---------- MATERIAL SHOWN ----------
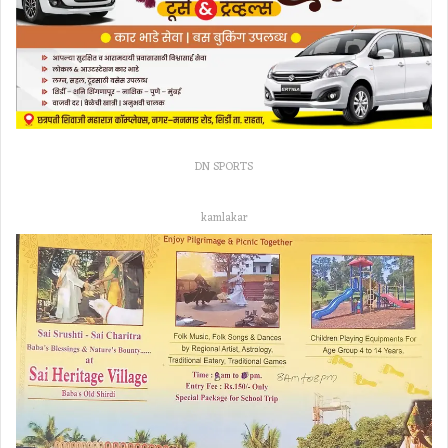
DN SPORTS
kamlakar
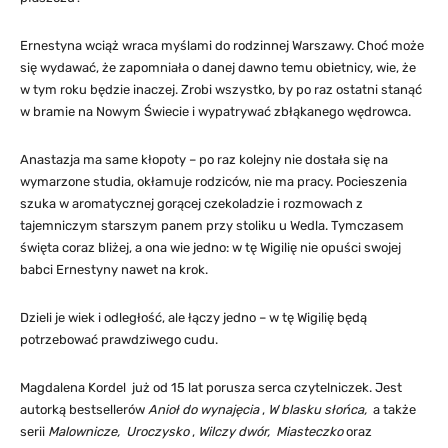
Ernestyna wciąż wraca myślami do rodzinnej Warszawy. Choć może
się wydawać, że zapomniała o danej dawno temu obietnicy, wie, że
w tym roku będzie inaczej. Zrobi wszystko, by po raz ostatni stanąć
w bramie na Nowym Świecie i wypatrywać zbłąkanego wędrowca.
Anastazja ma same kłopoty – po raz kolejny nie dostała się na
wymarzone studia, okłamuje rodziców, nie ma pracy. Pocieszenia
szuka w aromatycznej gorącej czekoladzie i rozmowach z
tajemniczym starszym panem przy stoliku u Wedla. Tymczasem
święta coraz bliżej, a ona wie jedno: w tę Wigilię nie opuści swojej
babci Ernestyny nawet na krok.
Dzieli je wiek i odległość, ale łączy jedno – w tę Wigilię będą
potrzebować prawdziwego cudu.
Magdalena Kordel
już od 15 lat porusza serca czytelniczek. Jest
autorką bestsellerów
Anioł do wynajęcia
,
W blasku słońca,
a także
serii
Malownicze,
Uroczysko
,
Wilczy dwór,
Miasteczko
oraz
----------
WRITTEN TASK: In the material above, find each line that has the string "Wigilię" and return it.

TASK RESULT:
święta coraz bliżej, a ona wie jedno: w tę Wigilię nie opuści swojej
Dzieli je wiek i odległość, ale łączy jedno – w tę Wigilię będą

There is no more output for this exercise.